Task objective> Go through the entries below and pick out every line with "ABONNIEREN".

(Records from a dataset)
^^^^^^^^
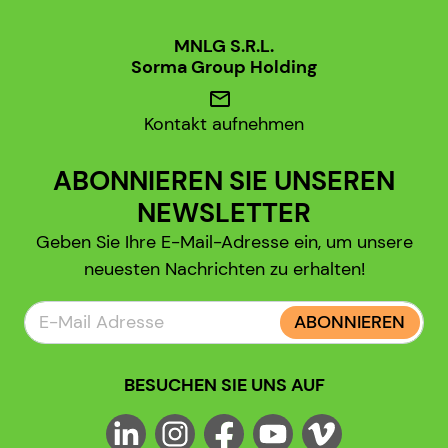
MNLG S.R.L.
Sorma Group Holding
mail
Kontakt aufnehmen
ABONNIEREN SIE UNSEREN
NEWSLETTER
Geben Sie Ihre E-Mail-Adresse ein, um unsere
neuesten Nachrichten zu erhalten!
ABONNIEREN
BESUCHEN SIE UNS AUF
^^^^^^^^
Finished exercise>
ABONNIEREN SIE UNSEREN
ABONNIEREN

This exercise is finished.